The act of renaming a file is equivalent to deleting one file and producing another. Initial experiments with both CCC (with SafetyNet on) and Arq (with “keep deleted files in subsequent snapshots” on) suggest that both programs keep the appropriate snapshots; TimeMachine I’m not yet so sure - I’ve come across different modification times which I cannot yet explain (e.g. snapshot 14:00 today shows database.dtSparse to have been last modified today at 11:00, but the snapshot at 15:00 shows the last modification today at 09:00). Any program which deletes backups (snapshots) of a file when that file is itself deleted would effectively not keep useful snapshots of databases if DT were regularly opened and closed. I don’t yet know whether this is a mere theoretical consideration (the programs with which I work seem to treat modification and deletion of a file in an identical fashion) or whether some backup systems (can be set to) work that way.

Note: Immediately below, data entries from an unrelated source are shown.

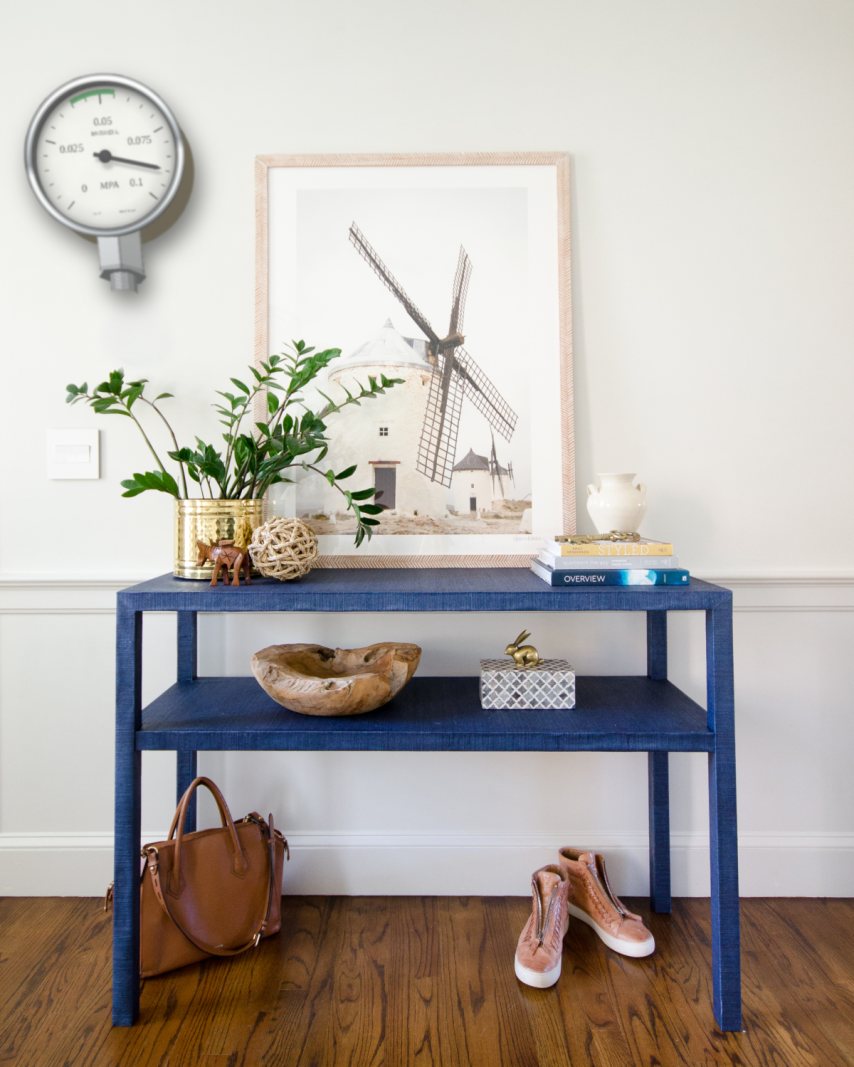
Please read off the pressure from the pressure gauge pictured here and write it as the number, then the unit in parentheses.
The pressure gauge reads 0.09 (MPa)
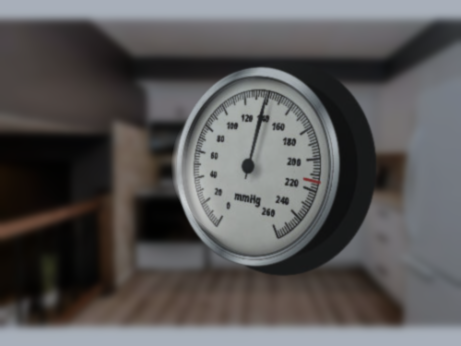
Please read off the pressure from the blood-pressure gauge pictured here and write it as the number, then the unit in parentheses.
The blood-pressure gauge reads 140 (mmHg)
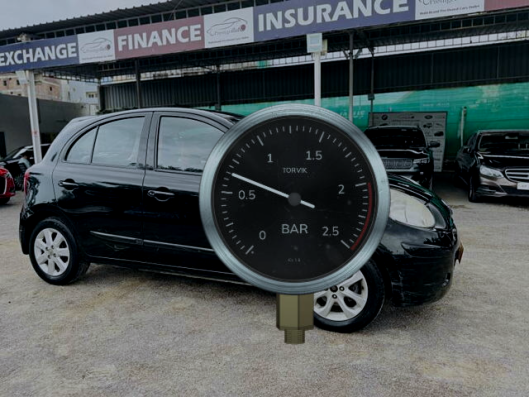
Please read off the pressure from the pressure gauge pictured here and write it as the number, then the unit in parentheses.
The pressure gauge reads 0.65 (bar)
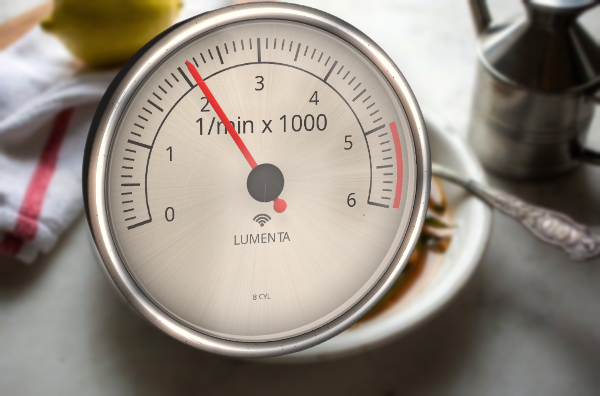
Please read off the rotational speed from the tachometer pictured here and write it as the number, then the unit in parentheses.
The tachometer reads 2100 (rpm)
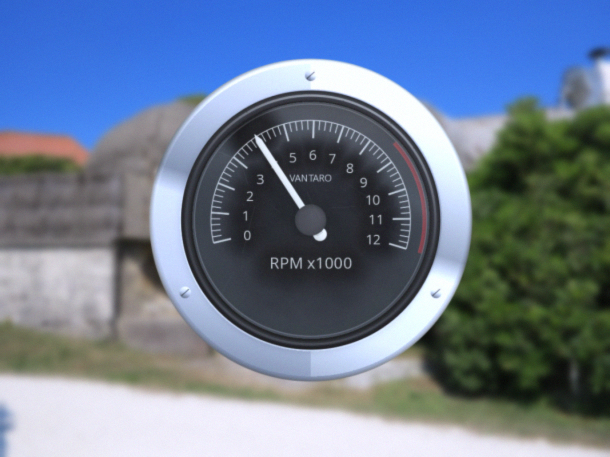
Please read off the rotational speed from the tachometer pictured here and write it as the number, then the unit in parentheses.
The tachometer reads 4000 (rpm)
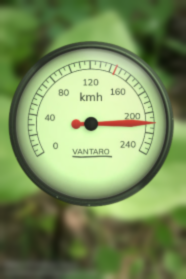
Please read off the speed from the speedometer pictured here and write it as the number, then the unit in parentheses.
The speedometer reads 210 (km/h)
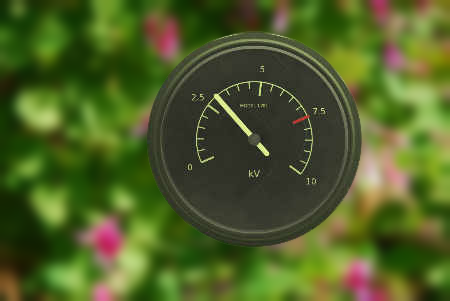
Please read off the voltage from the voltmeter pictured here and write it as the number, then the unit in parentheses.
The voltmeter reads 3 (kV)
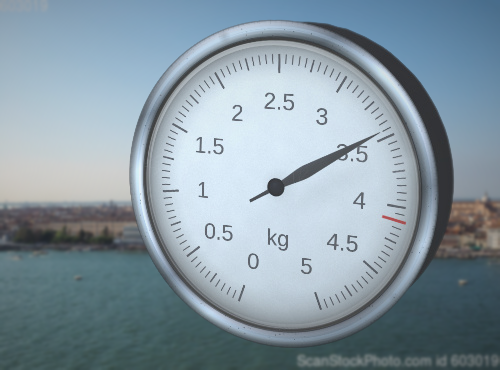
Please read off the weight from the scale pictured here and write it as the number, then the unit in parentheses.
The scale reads 3.45 (kg)
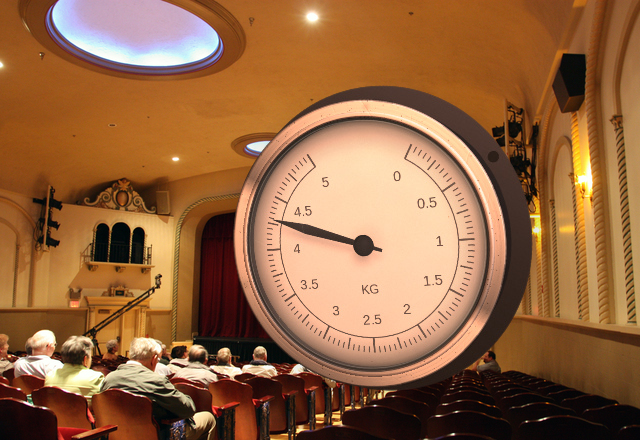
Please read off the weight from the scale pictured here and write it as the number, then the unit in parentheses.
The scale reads 4.3 (kg)
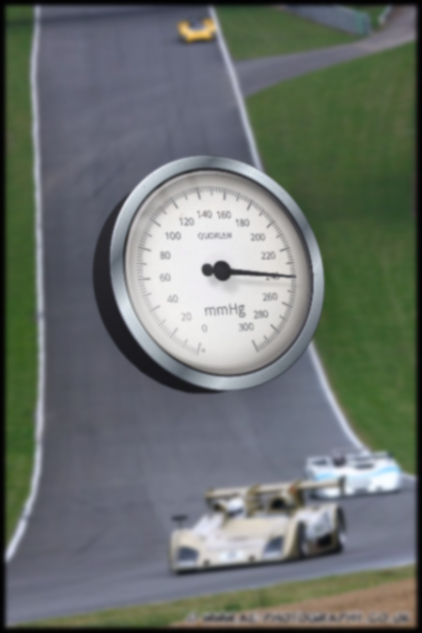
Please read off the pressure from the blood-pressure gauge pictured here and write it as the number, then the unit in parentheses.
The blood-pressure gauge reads 240 (mmHg)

I’m going to reiterate what I said earlier on: I entrust DT with really important data - and secure it by using 4 different backup modes in addition to syncing across several devices. I was quite happy that I had a safe and secure backup set, but this change actually has me worried. Whilst I think it is always advisable to test backups by restoring and checking files, none of my routines to date would have detected files being deleted due to being renamed. I’d find it hard to fault a user who lost data because they hadn’t realised the potential consequences of an effectively hidden repeat name change.

I’d like to point out that my worries may be unfounded; I just can’t tell yet. There are certainly theoretical considerations which worry me - I cannot yet evaluate whether or not these considerations (can) translate to practical problems. @BLUEFROG was this question (“can repeat name changes influence backup strategies?”) something which DT looked into (I ask this without even a trace of malice - I’m looking for reassurance here), and if so, what were the results?

Might I ask what is the purpose of using an encrypted database if it’s constantly or mostly decrypted? Isn’t that device using whole disk encryption?

And can’t CCC create a versioned backup of a sync store on a mounted network drive? Alike my suggestion with TM that probably won’t work (easily).

I can’t answer your second question; it’s an interesting proposition, which I need to think about.

As for your first question: I’m paranoid. Yes, the disk is encrypted too. On a more serious note (no, really, the idea of losing clients’ data scares me), when I use Arq to back up an encrypted database the data never leaves my device in an unencrypted form (I assume this is a function of the snapshot made immediately before the backup - the snapshot is locked, ie encrypted). That means that whilst I also use encryption in Arq too, I don’t have to trust its AES implementation blindly; Arq never actually “sees” an unencrypted file. The same goes for backing up to Blu-ray.

(I’m not qualified to evaluate whether or not encryption has been properly implemented - which is why I love DT using a non-proprietary implementation; it seems reasonable to assume Apple’s implementation of encrypted sparseimages is safe, or at least industry standard, which is what I would be measured against if I lost data).